━━ Data provided ━━
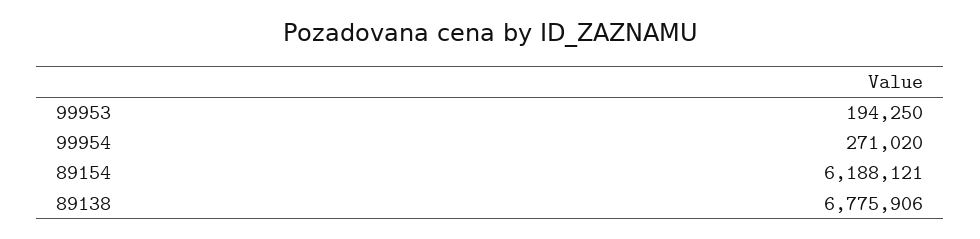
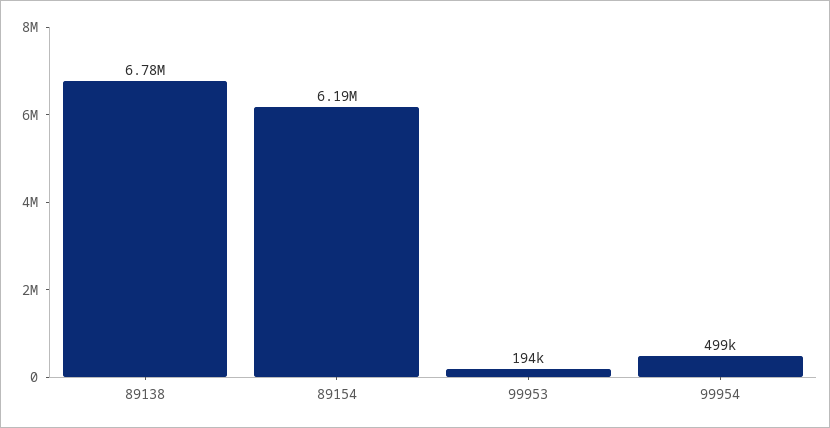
  {
    "99953": 194250,
-   "99954": 271020,
+   "99954": 499000,
    "89154": 6188121,
    "89138": 6775906
  }

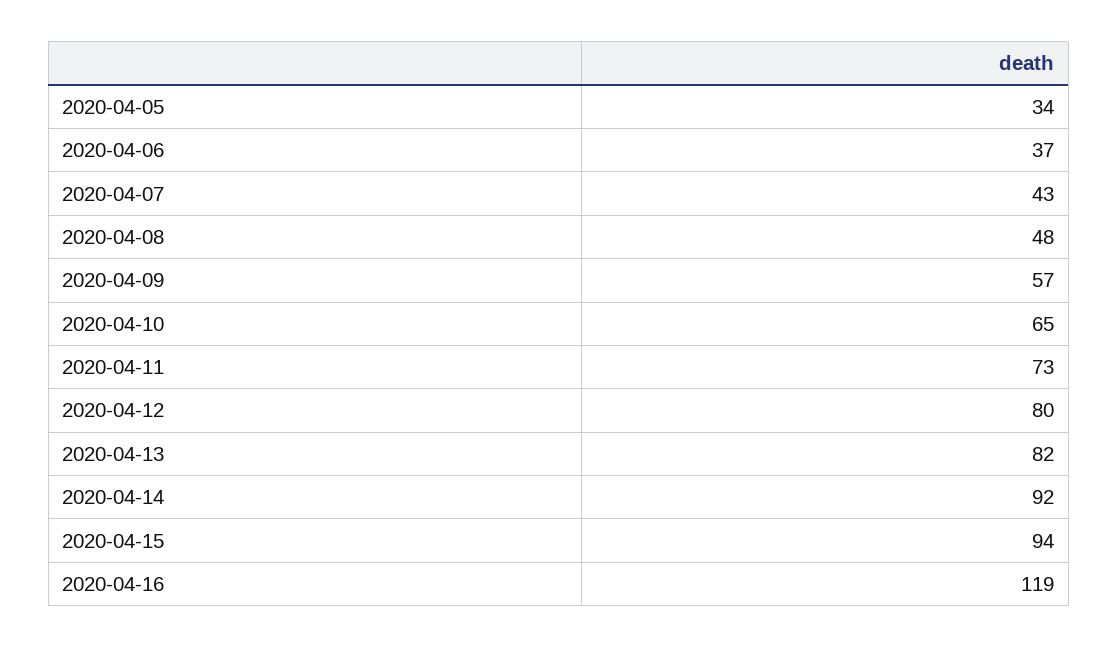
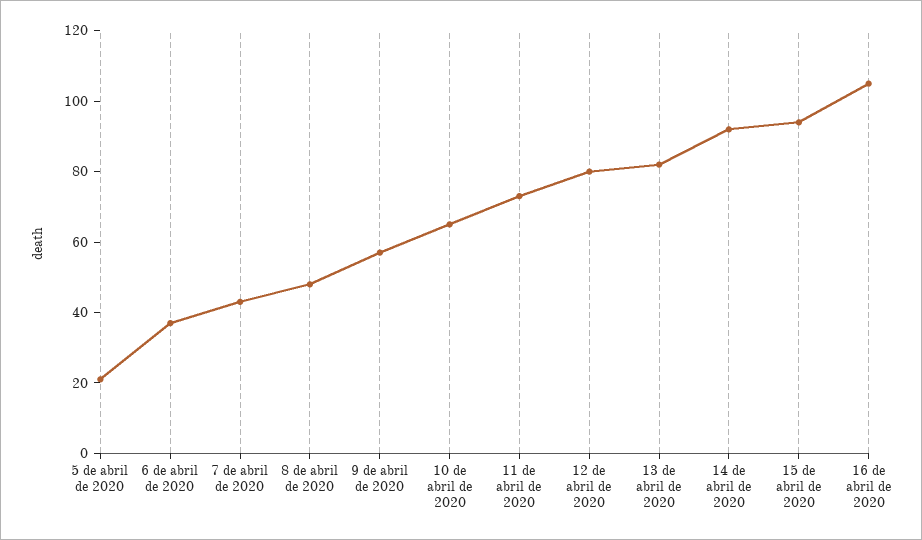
  {
-   "2020-04-05": 34,
+   "2020-04-05": 20,
    "2020-04-06": 37,
    "2020-04-07": 43,
    "2020-04-08": 48,
    "2020-04-09": 57,
    "2020-04-10": 65,
    "2020-04-11": 73,
    "2020-04-12": 80,
    "2020-04-13": 82,
    "2020-04-14": 92,
    "2020-04-15": 94,
-   "2020-04-16": 119
+   "2020-04-16": 105
  }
━━━
Give the listing again exactly, but omit each image.

  {
    "99953": 194250,
-   "99954": 271020,
+   "99954": 499000,
    "89154": 6188121,
    "89138": 6775906
  }

  {
-   "2020-04-05": 34,
+   "2020-04-05": 20,
    "2020-04-06": 37,
    "2020-04-07": 43,
    "2020-04-08": 48,
    "2020-04-09": 57,
    "2020-04-10": 65,
    "2020-04-11": 73,
    "2020-04-12": 80,
    "2020-04-13": 82,
    "2020-04-14": 92,
    "2020-04-15": 94,
-   "2020-04-16": 119
+   "2020-04-16": 105
  }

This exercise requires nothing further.